V	[input] data matrix (with the convention V(i,j)=V[i+j*n]) ; [out] result of the product TV
n	number of rows of V
m	number of columns of V
id0	first index of V
l	length of V
T	Toeplitz matrix data composed of the non-zero entries of his first row
T_fft	complex array used for FFTs
lambda	Toeplitz band width
V_fft	complex array used for FFTs
V_rfft	real array used for FFTs
plan_f	fftw plan forward (r2c)
plan_b	fftw plan backward (c2r)
blocksize	block size
nfft	number of simultaneous FTTs
flag_stgy	flag strategy for the product computation

Definition at line 888 of file toeplitz.c.

mpi_stmm()

int mpi_stmm	(	double **	V,
		int	n,
		int	m,
		int	id0,
		int	l,
		double *	T,
		int	lambda,
		Flag	flag_stgy,
		MPI_Comm	comm
	)

Performs the product of a Toeplitz matrix by a general matrix using MPI. We assume that the matrix has already been scattered. (a USER routine)

The multiplication is performed using FFT applied to circulant matrix in order to diagonalized it.
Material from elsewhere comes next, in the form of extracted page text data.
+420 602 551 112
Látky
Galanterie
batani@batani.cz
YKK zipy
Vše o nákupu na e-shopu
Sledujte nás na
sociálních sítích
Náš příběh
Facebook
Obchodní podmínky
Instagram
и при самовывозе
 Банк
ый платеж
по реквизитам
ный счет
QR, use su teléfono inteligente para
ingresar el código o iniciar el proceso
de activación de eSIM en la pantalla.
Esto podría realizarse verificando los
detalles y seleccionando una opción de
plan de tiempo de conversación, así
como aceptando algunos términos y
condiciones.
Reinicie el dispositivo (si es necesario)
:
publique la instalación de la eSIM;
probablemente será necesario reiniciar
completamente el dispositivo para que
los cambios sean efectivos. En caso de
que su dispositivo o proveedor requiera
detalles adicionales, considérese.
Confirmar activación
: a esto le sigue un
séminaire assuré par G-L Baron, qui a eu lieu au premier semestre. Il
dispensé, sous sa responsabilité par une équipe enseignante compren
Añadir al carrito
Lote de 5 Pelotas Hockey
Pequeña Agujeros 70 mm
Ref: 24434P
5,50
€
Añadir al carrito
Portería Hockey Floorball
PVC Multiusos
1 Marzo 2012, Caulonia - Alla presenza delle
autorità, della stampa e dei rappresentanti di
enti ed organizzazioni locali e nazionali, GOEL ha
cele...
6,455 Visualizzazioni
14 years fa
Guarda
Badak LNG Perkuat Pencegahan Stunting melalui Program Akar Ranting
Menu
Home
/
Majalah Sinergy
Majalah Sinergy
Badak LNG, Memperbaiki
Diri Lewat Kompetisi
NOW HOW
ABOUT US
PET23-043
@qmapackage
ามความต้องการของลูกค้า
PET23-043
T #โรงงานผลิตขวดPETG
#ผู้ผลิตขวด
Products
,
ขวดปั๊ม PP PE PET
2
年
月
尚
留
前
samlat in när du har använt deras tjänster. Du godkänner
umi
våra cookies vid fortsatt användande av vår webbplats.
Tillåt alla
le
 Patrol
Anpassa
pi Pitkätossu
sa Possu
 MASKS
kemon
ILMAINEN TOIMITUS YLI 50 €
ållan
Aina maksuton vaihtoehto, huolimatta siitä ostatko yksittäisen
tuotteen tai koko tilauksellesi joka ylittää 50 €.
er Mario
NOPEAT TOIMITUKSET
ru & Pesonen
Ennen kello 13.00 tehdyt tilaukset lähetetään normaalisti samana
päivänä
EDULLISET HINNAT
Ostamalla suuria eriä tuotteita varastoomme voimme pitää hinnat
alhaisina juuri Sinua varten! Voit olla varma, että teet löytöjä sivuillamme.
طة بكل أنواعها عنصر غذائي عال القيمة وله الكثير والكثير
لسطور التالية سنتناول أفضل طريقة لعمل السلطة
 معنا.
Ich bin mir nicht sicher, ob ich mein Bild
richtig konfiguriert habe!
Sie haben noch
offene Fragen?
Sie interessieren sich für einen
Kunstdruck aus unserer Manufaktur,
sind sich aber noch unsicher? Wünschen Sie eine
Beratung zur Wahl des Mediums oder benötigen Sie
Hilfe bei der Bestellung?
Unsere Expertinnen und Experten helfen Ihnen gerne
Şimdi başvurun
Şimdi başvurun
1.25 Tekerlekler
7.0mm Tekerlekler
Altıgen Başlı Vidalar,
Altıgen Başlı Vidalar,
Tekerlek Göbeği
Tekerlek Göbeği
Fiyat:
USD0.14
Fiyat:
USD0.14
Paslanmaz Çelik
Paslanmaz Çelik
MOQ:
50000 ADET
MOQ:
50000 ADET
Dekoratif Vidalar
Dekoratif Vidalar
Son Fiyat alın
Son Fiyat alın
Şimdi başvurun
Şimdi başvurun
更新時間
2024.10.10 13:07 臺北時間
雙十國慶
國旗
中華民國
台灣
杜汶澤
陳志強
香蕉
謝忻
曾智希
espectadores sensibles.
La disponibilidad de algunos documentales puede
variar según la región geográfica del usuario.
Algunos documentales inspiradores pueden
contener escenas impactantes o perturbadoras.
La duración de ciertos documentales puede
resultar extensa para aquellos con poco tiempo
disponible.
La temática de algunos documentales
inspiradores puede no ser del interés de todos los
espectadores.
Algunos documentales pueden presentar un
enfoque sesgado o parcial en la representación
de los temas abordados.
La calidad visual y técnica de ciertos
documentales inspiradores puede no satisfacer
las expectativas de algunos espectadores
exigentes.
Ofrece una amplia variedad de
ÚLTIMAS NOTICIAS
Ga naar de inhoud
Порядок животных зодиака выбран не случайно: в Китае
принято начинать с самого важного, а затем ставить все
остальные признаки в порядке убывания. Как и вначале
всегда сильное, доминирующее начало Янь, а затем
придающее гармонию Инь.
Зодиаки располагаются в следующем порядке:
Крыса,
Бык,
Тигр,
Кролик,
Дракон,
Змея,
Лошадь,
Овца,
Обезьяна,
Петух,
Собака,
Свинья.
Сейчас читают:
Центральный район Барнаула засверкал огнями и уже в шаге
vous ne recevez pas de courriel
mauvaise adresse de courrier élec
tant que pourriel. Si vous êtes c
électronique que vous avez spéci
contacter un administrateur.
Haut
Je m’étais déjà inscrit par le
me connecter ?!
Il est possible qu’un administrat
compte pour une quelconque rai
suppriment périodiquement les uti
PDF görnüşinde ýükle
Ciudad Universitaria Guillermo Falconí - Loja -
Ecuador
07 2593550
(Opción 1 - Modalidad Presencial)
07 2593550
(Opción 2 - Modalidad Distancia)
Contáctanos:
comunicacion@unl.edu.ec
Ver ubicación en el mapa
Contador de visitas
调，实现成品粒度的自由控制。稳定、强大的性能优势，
The parameters are :

Parameters

V	[input] distributed data matrix (with the convention V(i,j)=V[i+j*n]); [out] result of the product TV
n	number of rows of V
m	number of columns of V
id0	first index of scattered V
l	length of the scattered V
T	Toeplitz matrix.
lambda	Toeplitz band width.
flag_stgy	flag strategy for the product computation
comm	communicator (usually MPI_COMM_WORLD)

Definition at line 1079 of file toeplitz.c.

Variable Documentation

VERBOSE

int VERBOSE

Verbose mode.

Prints some informative messages during the computation.

Definition at line 113 of file toeplitz.c.

VERBOSE_FIRSTINIT

int VERBOSE_FIRSTINIT = 1

Definition at line 114 of file toeplitz.c.

PRINT_RANK

int PRINT_RANK = -1

Definition at line 117 of file toeplitz.c.